Dyson labored for 15 years and failed 5,126 times on his design before finally landing on the winning solution for the Dual Cyclone vacuum, which he released in 1993. It’s hard to imagine having the drive to continue after so much prolonged failure, but rather than viewing it this way, Dyson saw his failures as opportunities to learn and innovate. Rather than feeling defeated, he reveled in the knowledge gained with each iteration that fell short. The result launched his company into what we know today as a forward-thinking multi-billion dollar business.
It is important to understand that immediate success is almost always a façade, despite what we may be led to believe from the news, social media, and the people around us. Even if by some miracle someone stumbles upon a brilliant idea that takes off right away, they will not have the insights gained from study and testing that can secure its longevity. Imagine a baby saying a word for the first time. The baby likely doesn’t understand what it means, how it go there, or how to recreate it. It is just as likely that (s)he only knows how to make sound, and what came out was purely coincidental based on the shape of the mouth and the position of the tongue in that instant. It is only with practice, repetition, and trying what doesn’t work that (s)he can finally deliver the word consistently and learn the nuance of doing so within different contexts as well.
Dyson’s ideas started out simple and became more complex and audacious as he went on. He was willing to look at his work as a problem-solution based model, rather than allowing short term success drive his process. Today, his name is synonymous with the best-of-the-best in home appliances. The Dyson company continues to create new technologies for their products today, and has encouraged James’ passion for innovation by introducing the James Dyson Award, which celebrates the most promising design and engineering students who can “design something that solves a problem.”

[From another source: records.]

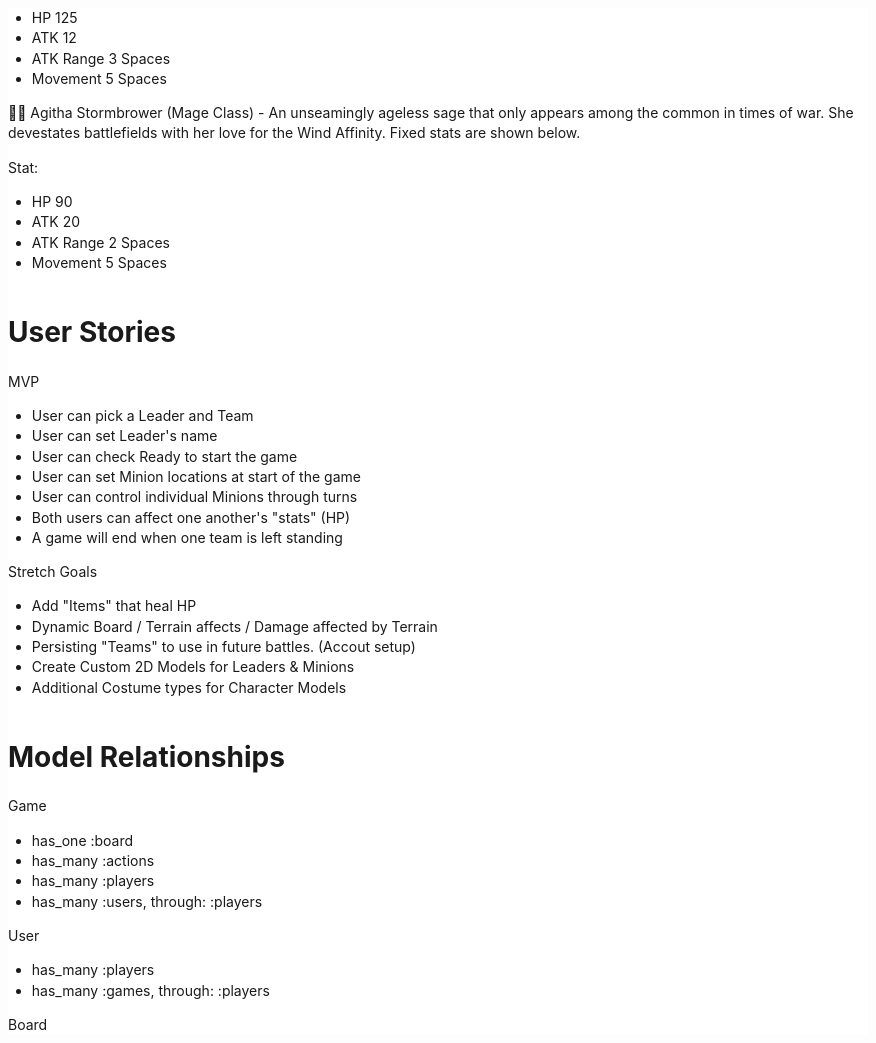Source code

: - HP 125
- ATK 12
- ATK Range 3 Spaces
- Movement 5 Spaces


🧙‍♀️ Agitha Stormbrower (Mage Class) - An unseamingly ageless sage that only appears among the common in times of war. She devestates battlefields with her love for the Wind Affinity. Fixed stats are shown below.

Stat:

- HP 90
- ATK 20
- ATK Range 2 Spaces
- Movement 5 Spaces


# User Stories

<bold>MVP</bold>

- User can pick a Leader and Team
- User can set Leader's name
- User can check Ready to start the game
- User can set Minion locations at start of the game
- User can control individual Minions through turns
- Both users can affect one another's "stats" (HP)
- A game will end when one team is left standing

<bold>Stretch Goals</bold>

- Add "Items" that heal HP
- Dynamic Board / Terrain affects / Damage affected by Terrain
- Persisting "Teams" to use in future battles. (Accout setup)
- Create Custom 2D Models for Leaders & Minions
- Additional Costume types for Character Models

# Model Relationships

<bold>Game</bold>

- has_one :board
- has_many :actions
- has_many :players
- has_many :users, through: :players


<bold>User</bold>

- has_many :players
- has_many :games, through: :players


<bold>Board</bold>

In the end, the best way to have a good idea is to have a lot of ideas. Many will never make it past the first iteration. It may not be because these are bad ideas; it may just be ill-timed, or one that is not yet fully formed. The only way to know for certain is to approach every challenge with open curiosity, a creative mind, and a willingness to learn from the failure. Imagine how life would look today if every great inventor had simply given up when it didn’t “come easy.” Without sacrifice, failure, and passion for a solution, we would be left less evolved, less equipped, and less prepared for the future. The reality is that success is often riddled with failure, without which nothing would be learned. Success on its own teaches nothing; it is the failures that ultimately reveal the weakness in our approach land provide opportunities to make it better. We must pursue every avenue as if it is new and we cannot predict the outcome. Only then can we understand the true nature of the need for what we are creating, and the willingness of the world to embrace it.